### WHAT THIS TASK INVOLVES
Nothing in the listing below should change; retype it as is.

————————

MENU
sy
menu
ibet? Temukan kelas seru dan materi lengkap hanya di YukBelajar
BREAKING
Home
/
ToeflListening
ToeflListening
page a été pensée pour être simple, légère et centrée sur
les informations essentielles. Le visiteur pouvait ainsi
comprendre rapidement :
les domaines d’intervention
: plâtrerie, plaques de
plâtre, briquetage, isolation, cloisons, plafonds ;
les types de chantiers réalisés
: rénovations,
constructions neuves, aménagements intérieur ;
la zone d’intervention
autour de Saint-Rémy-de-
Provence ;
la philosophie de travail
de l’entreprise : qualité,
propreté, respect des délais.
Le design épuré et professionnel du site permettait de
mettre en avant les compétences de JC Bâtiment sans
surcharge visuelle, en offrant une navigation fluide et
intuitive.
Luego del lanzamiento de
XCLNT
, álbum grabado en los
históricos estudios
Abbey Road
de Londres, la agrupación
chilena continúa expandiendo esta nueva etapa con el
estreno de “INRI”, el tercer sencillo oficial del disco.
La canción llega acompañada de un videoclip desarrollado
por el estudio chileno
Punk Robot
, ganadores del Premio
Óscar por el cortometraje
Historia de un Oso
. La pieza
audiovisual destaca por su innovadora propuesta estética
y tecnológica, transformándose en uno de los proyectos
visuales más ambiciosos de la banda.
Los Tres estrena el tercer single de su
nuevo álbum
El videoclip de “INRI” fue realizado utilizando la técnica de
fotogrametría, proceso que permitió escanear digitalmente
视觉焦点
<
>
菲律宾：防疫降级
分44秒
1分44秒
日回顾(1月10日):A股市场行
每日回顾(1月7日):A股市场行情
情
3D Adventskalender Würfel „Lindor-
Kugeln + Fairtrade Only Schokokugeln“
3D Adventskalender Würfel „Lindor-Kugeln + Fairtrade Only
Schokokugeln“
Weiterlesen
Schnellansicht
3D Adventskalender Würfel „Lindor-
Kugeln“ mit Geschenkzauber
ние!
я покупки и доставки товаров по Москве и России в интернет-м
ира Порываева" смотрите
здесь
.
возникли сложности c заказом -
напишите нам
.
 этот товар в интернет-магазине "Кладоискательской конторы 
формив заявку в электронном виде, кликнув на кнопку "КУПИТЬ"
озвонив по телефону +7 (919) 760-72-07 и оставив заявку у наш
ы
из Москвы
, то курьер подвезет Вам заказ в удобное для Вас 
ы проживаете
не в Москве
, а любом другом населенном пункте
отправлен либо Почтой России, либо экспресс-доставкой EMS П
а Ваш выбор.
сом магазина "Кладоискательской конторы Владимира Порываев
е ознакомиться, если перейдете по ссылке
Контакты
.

————————

### ANSWER FOR THIS EXERCISE
MENU
sy
menu
ibet? Temukan kelas seru dan materi lengkap hanya di YukBelajar
BREAKING
Home
/
ToeflListening
ToeflListening
page a été pensée pour être simple, légère et centrée sur
les informations essentielles. Le visiteur pouvait ainsi
comprendre rapidement :
les domaines d’intervention
: plâtrerie, plaques de
plâtre, briquetage, isolation, cloisons, plafonds ;
les types de chantiers réalisés
: rénovations,
constructions neuves, aménagements intérieur ;
la zone d’intervention
autour de Saint-Rémy-de-
Provence ;
la philosophie de travail
de l’entreprise : qualité,
propreté, respect des délais.
Le design épuré et professionnel du site permettait de
mettre en avant les compétences de JC Bâtiment sans
surcharge visuelle, en offrant une navigation fluide et
intuitive.
Luego del lanzamiento de
XCLNT
, álbum grabado en los
históricos estudios
Abbey Road
de Londres, la agrupación
chilena continúa expandiendo esta nueva etapa con el
estreno de “INRI”, el tercer sencillo oficial del disco.
La canción llega acompañada de un videoclip desarrollado
por el estudio chileno
Punk Robot
, ganadores del Premio
Óscar por el cortometraje
Historia de un Oso
. La pieza
audiovisual destaca por su innovadora propuesta estética
y tecnológica, transformándose en uno de los proyectos
visuales más ambiciosos de la banda.
Los Tres estrena el tercer single de su
nuevo álbum
El videoclip de “INRI” fue realizado utilizando la técnica de
fotogrametría, proceso que permitió escanear digitalmente
视觉焦点
<
>
菲律宾：防疫降级
分44秒
1分44秒
日回顾(1月10日):A股市场行
每日回顾(1月7日):A股市场行情
情
3D Adventskalender Würfel „Lindor-
Kugeln + Fairtrade Only Schokokugeln“
3D Adventskalender Würfel „Lindor-Kugeln + Fairtrade Only
Schokokugeln“
Weiterlesen
Schnellansicht
3D Adventskalender Würfel „Lindor-
Kugeln“ mit Geschenkzauber
ние!
я покупки и доставки товаров по Москве и России в интернет-м
ира Порываева" смотрите
здесь
.
возникли сложности c заказом -
напишите нам
.
 этот товар в интернет-магазине "Кладоискательской конторы 
формив заявку в электронном виде, кликнув на кнопку "КУПИТЬ"
озвонив по телефону +7 (919) 760-72-07 и оставив заявку у наш
ы
из Москвы
, то курьер подвезет Вам заказ в удобное для Вас 
ы проживаете
не в Москве
, а любом другом населенном пункте
отправлен либо Почтой России, либо экспресс-доставкой EMS П
а Ваш выбор.
сом магазина "Кладоискательской конторы Владимира Порываев
е ознакомиться, если перейдете по ссылке
Контакты
.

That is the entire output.